Eight defendants in the case have also pleaded guilty, including former CONCACAF president Jeffrey Webb, whose evidence assisted in the latest round of indictments.
“We stated our determination to root out corruption and bring the wrong-doers to justice and hold the corrupt individuals accountable," Lynch said on Thursday. “Each of the 16 new defendants is charged with racketeering conspiracy and sustained abuse of their positions to achieve financial gain. We are working to secure the arrest and extradition of further defendants in other countries.”
The news of the superseding indictments comes in the wake of a series of arrests of FIFA officials Thursday morning, which took place at the Baur au Lac hotel in Zurich.
Current CONCACAF president Alfredo Hawit,CONMEBOL president Juan Angel Napout and the former and current president of the Brazil soccer federation, Ricardo Teixeira and Marco Polo del Nero, were notables among the 16 indictments.
Other officials listed as defendants in the case include Luis Chiriboga, current Ecuardorian federation president and CONMEBOL executive committee member; Eduardo Deluca and Jose Luis Meiszner, former CONMEBOL general secretaries; Romer Osuna, current member of the FIFA Audit and Compliance Committee; Hector Trujillo, Guatemalan federation general secretary and judge on the Constitutional Court of Guatemala; Reynaldo Vasquez, former Salvadoran soccer federation president; Manuel Burga, current FIFA Development Committee member; Carlos Chavez, current CONMEBOL treasurer; Ariel Alvarado, current member of the FIFA Disciplinary Committee; Rafael Callejas, former president of Honduras; Brayan Jimenez, current Guatemalan soccer federation president; Rafael Salguero, former FIFA Executive Committee member.

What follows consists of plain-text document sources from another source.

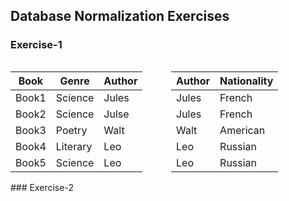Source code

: ## Database Normalization Exercises

### Exercise-1

<div style="display: flex;">
    <div style="flex: 1; margin-right: 10px;">

| Book  | Genre    | Author |
| ----- | -------- | ------ |
| Book1 | Science  | Jules  |
| Book2 | Science  | Julse  |
| Book3 | Poetry   | Walt   |
| Book4 | Literary | Leo    |
| Book5 | Science  | Leo    |

 </div>
    <div style="flex: 1;">

| Author | Nationality |
| ------ | ----------- |
| Jules  | French      |
| Jules  | French      |
| Walt   | American    |
| Leo    | Russian     |
| Leo    | Russian     |

</div>
</div>
### Exercise-2

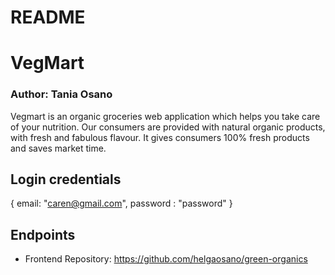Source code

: # README

# VegMart 
### Author: Tania Osano

Vegmart is an organic groceries web application which helps you take care of your nutrition.
Our consumers are provided with natural organic products, with fresh and fabulous flavour. It gives
consumers 100% fresh products and saves market time.

## Login credentials

{
    email:  "caren@gmail.com",
    password : "password"
}

## Endpoints


* Frontend Repository: https://github.com/helgaosano/green-organics
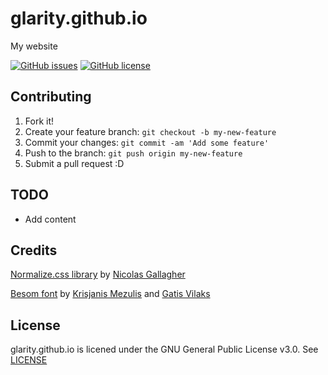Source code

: # glarity.github.io
My website

[![GitHub issues](https://img.shields.io/github/issues/Glarity/glarity.github.io.svg)](https://github.com/Glarity/glarity.github.io/issues)
[![GitHub license](https://img.shields.io/badge/license-AGPL-blue.svg)](https://raw.githubusercontent.com/Glarity/glarity.github.io/master/LICENSE)

## Contributing

1. Fork it!
2. Create your feature branch: `git checkout -b my-new-feature`
3. Commit your changes: `git commit -am 'Add some feature'`
4. Push to the branch: `git push origin my-new-feature`
5. Submit a pull request :D

## TODO

* Add content

## Credits

[Normalize.css library](https://github.com/necolas/normalize.css/) by [Nicolas Gallagher](https://github.com/necolas)

[Besom font](https://www.behance.net/gallery/22459913/Besom-FREE-Brush-font) by [Krisjanis Mezulis](https://www.behance.net/krisijanis) and [Gatis Vilaks](https://www.behance.net/gatisvilaks)

## License

glarity.github.io is licened under the GNU General Public License v3.0. See [LICENSE](https://github.com/Glarity/glarity.github.io/blob/master/LICENSE)
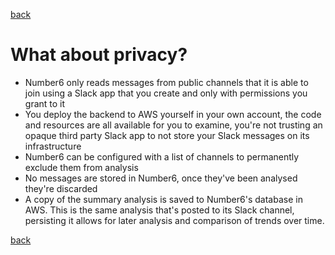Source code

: [back](./)

# What about privacy?

- Number6 only reads messages from public channels that it is able to join using a Slack app that you create and only with permissions you grant to it
- You deploy the backend to AWS yourself in your own account, the code and resources are all available for you to examine, you're not trusting an opaque third party Slack app to not store your Slack messages on its infrastructure
- Number6 can be configured with a list of channels to permanently exclude them from analysis
- No messages are stored in Number6, once they've been analysed they're discarded
- A copy of the summary analysis is saved to Number6's database in AWS. This is the same analysis that's posted to its Slack channel, persisting it allows for later analysis and comparison of trends over time.

[back](./)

The FIFA indictment, which is 236 pages in length, says that the “criminal schemes” involved “well over $200 million in bribes and kickbacks,” and describes the defendants’ use of the U.S. banking system for its scamming, reportsThe New York Times.

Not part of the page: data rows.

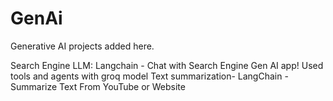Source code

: # GenAi
Generative AI projects added here.


Search Engine LLM: Langchain - Chat with Search Engine Gen AI app! Used tools and agents with groq model
Text summarization- LangChain -Summarize Text From YouTube or Website
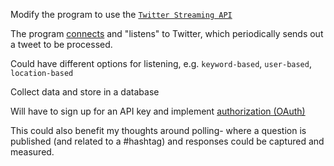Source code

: Modify the program to use the <a href="https://dev.twitter.com/docs/streaming-apis" target="_blank">`Twitter Streaming API`</a>

The program <a href="https://dev.twitter.com/docs/streaming-apis/connecting" target="_blank">connects</a>
and "listens" to Twitter, which periodically sends out a tweet to be processed.

Could have different options for listening, e.g. `keyword-based`, `user-based`, `location-based`

Collect data and store in a database

Will have to sign up for an API key and implement <a href="https://dev.twitter.com/docs/auth/authorizing-request" target="_blank">authorization (OAuth)</a>

This could also benefit my thoughts around polling- where a question is published
(and related to a #hashtag) and responses could be captured and measured.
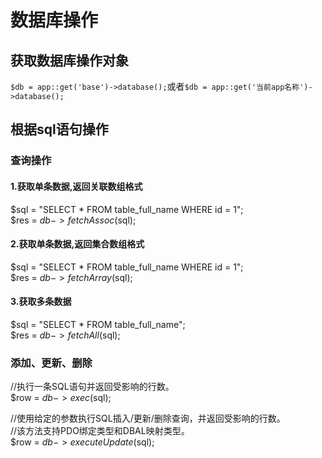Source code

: # 数据库操作 #

## 获取数据库操作对象

`$db = app::get('base')->database();`或者`$db = app::get('当前app名称')->database();`

## 根据sql语句操作

### 查询操作

#### 1.获取单条数据,返回关联数组格式

$sql = "SELECT *  FROM table_full_name WHERE id = 1";   
$res = $db->fetchAssoc($sql);

#### 2.获取单条数据,返回集合数组格式

$sql = "SELECT *  FROM table_full_name WHERE id = 1";   
$res = $db->fetchArray($sql);

#### 3.获取多条数据

$sql = "SELECT *  FROM table_full_name";   
$res = $db->fetchAll($sql);

### 添加、更新、删除

//执行一条SQL语句并返回受影响的行数。  
$row = $db->exec($sql); 

//使用给定的参数执行SQL插入/更新/删除查询，并返回受影响的行数。  
//该方法支持PDO绑定类型和DBAL映射类型。  
$row = $db->executeUpdate($sql); 


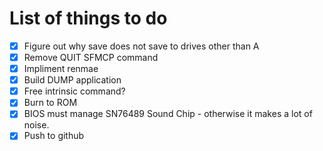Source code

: <!-- vim: set ft=markdown -->
# List of things to do

+ [x] Figure out why save does not save to drives other than A
+ [x] Remove QUIT SFMCP command
+ [x] Impliment renmae
+ [x] Build DUMP application
+ [x] Free intrinsic command?
+ [x] Burn to ROM
+ [x] BIOS must manage SN76489 Sound Chip - otherwise it makes a lot of noise.
+ [x] Push to github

According to The Times’ report, the indictment also claims that Aaron Davidson, the former president of Traffic Sports USA, and Hawit tried to cover up illegal activity once they discovered law enforcement was searching for evidence.
“The message from this announcement should be clear to every culpable individual who remains in the shadows, hoping to evade our investigation,” Lynch added. “You will not wait us out. You will not escape our focus.”
The new arrests are part of an ongoing U.S. investigation into widespread corruption in international soccer, and follow the May arrests of several top FIFA officials at the same hotel.
During the first wave of arrests in May, 14 top soccer officials were arrested and indicted by the United States on corruption charges including racketeering, money laundering and wire fraud. Switzerland has opened a separate investigation into potential corruption involving Russia and Qatar’s successful World Cup bids.
FIFA president Sepp Blatter will not face arrest, according toThe New York Times.